GOAL OF THE EXERCISE — Only the lines from the first line of the entries through the line with "52: (820, 414, 7.85)" belong in the answer, each restated word for word and without pictures.

SOURCE RECORDS —
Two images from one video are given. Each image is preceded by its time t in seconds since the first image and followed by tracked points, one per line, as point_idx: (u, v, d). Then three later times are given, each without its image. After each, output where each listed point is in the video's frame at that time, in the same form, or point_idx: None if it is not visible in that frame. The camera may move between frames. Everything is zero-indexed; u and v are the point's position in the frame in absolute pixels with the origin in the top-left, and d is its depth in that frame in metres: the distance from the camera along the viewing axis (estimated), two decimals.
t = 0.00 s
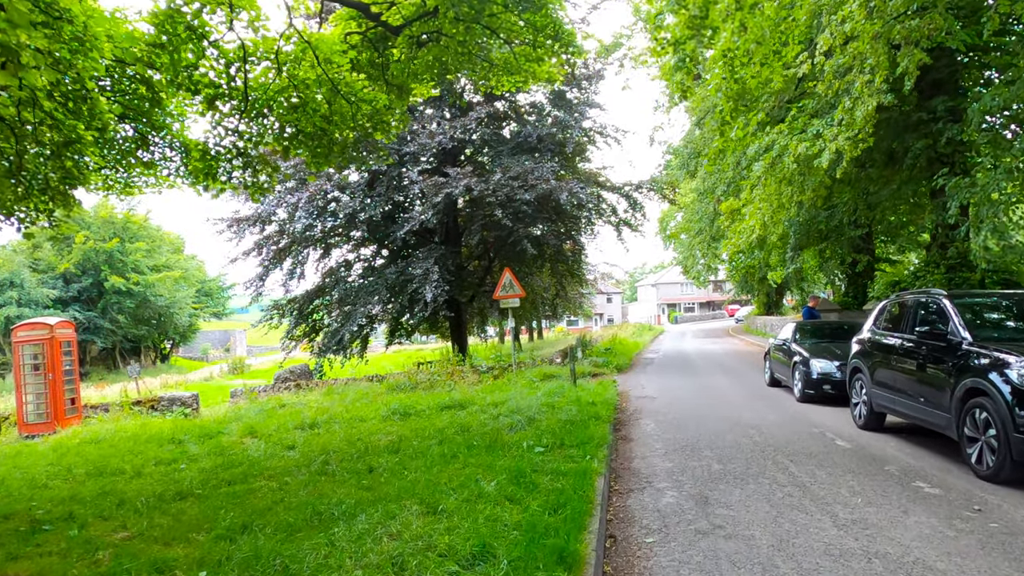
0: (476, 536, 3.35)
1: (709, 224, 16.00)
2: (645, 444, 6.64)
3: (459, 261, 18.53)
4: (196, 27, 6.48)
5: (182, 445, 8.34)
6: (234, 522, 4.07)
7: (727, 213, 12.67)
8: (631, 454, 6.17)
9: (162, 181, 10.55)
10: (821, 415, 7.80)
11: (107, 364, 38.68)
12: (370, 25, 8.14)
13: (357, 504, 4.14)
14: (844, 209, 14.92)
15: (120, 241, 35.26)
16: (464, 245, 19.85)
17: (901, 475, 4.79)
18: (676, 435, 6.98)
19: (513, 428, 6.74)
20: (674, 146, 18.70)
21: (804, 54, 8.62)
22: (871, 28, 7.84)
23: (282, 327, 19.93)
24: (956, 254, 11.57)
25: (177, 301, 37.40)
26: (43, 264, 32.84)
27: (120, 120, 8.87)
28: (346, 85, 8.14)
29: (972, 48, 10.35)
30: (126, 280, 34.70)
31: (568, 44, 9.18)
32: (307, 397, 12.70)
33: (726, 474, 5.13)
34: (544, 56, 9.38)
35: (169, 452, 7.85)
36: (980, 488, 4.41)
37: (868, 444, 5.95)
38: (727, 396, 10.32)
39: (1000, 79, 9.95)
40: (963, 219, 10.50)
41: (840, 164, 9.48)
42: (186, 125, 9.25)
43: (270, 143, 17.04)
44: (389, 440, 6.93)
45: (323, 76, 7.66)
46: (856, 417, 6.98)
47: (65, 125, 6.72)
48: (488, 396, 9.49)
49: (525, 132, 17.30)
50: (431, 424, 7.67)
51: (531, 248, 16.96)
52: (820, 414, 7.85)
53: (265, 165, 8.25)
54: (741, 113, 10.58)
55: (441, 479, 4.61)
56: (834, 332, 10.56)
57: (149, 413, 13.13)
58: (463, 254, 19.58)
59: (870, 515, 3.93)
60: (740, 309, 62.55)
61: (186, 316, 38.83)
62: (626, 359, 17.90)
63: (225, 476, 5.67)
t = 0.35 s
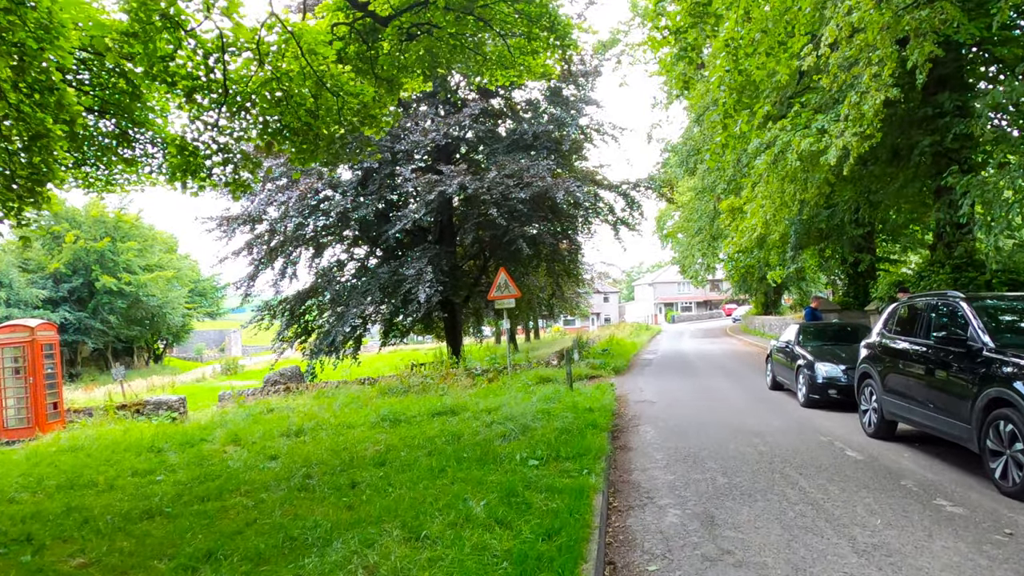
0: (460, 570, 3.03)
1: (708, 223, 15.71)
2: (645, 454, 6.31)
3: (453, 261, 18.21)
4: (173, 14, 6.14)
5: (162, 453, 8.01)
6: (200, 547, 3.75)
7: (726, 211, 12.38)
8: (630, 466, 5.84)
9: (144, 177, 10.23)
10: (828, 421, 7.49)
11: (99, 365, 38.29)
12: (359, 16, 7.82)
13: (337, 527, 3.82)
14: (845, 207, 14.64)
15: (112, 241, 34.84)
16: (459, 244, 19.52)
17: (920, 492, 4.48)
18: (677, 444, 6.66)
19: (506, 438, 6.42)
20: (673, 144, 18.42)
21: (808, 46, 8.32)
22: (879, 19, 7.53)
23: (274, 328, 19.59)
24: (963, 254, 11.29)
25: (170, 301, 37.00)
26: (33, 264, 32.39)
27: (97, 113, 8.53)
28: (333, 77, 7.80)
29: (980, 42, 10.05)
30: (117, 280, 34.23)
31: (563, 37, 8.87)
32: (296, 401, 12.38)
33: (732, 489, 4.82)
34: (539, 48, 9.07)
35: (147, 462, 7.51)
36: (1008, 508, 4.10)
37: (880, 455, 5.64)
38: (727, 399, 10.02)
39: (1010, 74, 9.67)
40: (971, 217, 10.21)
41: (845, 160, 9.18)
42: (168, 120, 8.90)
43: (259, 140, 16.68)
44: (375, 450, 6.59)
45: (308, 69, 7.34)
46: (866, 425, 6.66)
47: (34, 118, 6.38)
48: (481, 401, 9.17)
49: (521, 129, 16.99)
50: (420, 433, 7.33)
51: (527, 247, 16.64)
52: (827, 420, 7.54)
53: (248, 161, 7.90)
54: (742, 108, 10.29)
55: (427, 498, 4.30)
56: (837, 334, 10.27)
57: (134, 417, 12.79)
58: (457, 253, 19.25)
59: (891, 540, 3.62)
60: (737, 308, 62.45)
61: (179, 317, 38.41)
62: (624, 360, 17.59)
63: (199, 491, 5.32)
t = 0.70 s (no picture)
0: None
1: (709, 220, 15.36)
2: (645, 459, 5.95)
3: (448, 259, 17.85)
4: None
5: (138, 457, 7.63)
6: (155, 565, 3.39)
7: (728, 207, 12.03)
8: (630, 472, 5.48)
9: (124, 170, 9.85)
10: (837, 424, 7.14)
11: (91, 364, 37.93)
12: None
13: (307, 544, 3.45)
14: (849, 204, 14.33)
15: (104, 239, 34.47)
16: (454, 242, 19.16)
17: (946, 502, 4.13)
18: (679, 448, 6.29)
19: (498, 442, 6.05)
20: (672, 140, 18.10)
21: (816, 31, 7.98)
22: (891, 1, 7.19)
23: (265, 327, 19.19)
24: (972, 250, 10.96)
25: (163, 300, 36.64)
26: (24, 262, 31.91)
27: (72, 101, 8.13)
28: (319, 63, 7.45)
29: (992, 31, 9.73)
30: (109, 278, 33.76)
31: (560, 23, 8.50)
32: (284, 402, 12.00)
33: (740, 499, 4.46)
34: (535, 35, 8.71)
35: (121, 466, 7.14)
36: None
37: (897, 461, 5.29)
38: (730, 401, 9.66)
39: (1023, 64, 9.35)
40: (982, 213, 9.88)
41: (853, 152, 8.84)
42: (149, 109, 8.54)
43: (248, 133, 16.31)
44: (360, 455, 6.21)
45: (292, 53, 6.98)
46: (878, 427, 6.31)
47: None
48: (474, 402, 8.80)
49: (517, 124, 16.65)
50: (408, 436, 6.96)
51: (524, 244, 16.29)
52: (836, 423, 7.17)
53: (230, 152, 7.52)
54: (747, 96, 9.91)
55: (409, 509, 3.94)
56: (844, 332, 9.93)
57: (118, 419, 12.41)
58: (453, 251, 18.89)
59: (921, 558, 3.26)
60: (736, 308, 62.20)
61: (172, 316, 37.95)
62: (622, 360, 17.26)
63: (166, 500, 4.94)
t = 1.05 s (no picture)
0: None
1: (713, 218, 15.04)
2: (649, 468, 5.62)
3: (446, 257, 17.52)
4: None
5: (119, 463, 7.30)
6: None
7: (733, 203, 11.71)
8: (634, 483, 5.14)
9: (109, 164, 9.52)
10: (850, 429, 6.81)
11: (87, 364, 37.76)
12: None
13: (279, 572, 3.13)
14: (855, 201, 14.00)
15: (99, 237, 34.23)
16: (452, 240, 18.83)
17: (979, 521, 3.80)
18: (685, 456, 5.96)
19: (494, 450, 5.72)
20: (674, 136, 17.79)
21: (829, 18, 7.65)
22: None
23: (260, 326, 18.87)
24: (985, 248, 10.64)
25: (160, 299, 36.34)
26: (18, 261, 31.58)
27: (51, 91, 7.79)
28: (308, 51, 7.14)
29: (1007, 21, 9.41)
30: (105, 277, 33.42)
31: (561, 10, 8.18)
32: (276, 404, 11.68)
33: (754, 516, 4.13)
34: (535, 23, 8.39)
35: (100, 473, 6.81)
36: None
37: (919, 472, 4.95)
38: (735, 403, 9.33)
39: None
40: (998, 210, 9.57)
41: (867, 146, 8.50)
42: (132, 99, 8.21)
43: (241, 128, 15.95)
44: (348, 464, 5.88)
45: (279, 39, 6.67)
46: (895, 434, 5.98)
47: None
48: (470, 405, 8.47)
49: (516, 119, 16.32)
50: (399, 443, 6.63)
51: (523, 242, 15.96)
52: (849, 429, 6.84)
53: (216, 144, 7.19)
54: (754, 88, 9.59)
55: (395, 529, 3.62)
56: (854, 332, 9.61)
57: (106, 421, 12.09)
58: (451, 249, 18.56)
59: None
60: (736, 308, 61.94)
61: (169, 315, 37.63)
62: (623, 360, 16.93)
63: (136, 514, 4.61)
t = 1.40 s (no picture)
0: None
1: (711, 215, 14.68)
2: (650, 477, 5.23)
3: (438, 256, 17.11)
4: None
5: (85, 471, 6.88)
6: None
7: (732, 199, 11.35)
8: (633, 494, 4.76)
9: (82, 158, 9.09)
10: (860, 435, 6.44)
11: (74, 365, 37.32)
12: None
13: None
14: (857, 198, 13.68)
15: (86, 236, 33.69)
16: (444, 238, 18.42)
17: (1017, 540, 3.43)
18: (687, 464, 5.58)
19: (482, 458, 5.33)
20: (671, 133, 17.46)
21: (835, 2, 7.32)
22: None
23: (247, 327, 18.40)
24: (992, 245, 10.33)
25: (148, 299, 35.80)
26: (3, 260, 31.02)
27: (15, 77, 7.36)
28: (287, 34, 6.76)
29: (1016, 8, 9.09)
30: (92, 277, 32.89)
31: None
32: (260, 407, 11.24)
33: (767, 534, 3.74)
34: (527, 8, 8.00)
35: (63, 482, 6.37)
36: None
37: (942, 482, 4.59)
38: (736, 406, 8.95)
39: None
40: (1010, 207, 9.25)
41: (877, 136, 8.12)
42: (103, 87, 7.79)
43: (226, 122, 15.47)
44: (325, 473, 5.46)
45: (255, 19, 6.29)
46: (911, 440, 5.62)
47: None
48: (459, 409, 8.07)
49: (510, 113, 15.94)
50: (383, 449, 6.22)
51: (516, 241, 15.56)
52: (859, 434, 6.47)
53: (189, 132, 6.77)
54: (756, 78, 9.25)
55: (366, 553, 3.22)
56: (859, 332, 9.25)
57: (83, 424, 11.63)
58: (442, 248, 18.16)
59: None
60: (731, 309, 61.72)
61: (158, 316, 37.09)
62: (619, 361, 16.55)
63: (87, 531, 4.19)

YOUR SOLUTION —
Two images from one video are given. Each image is preceded by its time t in seconds since the first image and followed by tracked points, one per line, as point_idx: (u, v, d). Then three later times are given, each without its image. After each, output where each listed point is in the video's frame at that time, in the same form, or point_idx: None if it is not visible in that frame. The camera may move between frames. Everything is zero-indexed; u and v are the point's position in the frame in absolute pixels with the origin in the top-left, and d is its depth in that frame in metres: the distance from the camera along the viewing axis (estimated), two decimals.
t = 0.00 s
0: (476, 536, 3.35)
1: (709, 224, 16.00)
2: (645, 444, 6.64)
3: (459, 261, 18.53)
4: (196, 27, 6.48)
5: (182, 445, 8.34)
6: (234, 522, 4.07)
7: (727, 213, 12.67)
8: (631, 454, 6.17)
9: (162, 181, 10.55)
10: (821, 415, 7.80)
11: (107, 364, 38.68)
12: (370, 25, 8.14)
13: (357, 504, 4.14)
14: (844, 209, 14.92)
15: (120, 241, 35.26)
16: (464, 245, 19.85)
17: (901, 475, 4.79)
18: (676, 435, 6.98)
19: (513, 428, 6.74)
20: (674, 146, 18.70)
21: (804, 54, 8.62)
22: (871, 28, 7.84)
23: (282, 327, 19.93)
24: (956, 254, 11.57)
25: (177, 301, 37.40)
26: (43, 264, 32.84)
27: (120, 120, 8.87)
28: (346, 85, 8.14)
29: (972, 48, 10.35)
30: (126, 280, 34.70)
31: (568, 44, 9.18)
32: (307, 397, 12.70)
33: (726, 474, 5.13)
34: (544, 56, 9.38)
35: (169, 452, 7.85)
36: (980, 488, 4.41)
37: (868, 444, 5.95)
38: (727, 396, 10.32)
39: (1000, 79, 9.95)
40: (963, 219, 10.50)
41: (840, 164, 9.48)
42: (186, 125, 9.25)
43: (270, 143, 17.04)
44: (389, 440, 6.93)
45: (323, 76, 7.66)
46: (856, 417, 6.98)
47: (65, 125, 6.72)
48: (488, 396, 9.49)
49: (525, 132, 17.30)
50: (431, 424, 7.67)
51: (531, 248, 16.96)
52: (820, 414, 7.85)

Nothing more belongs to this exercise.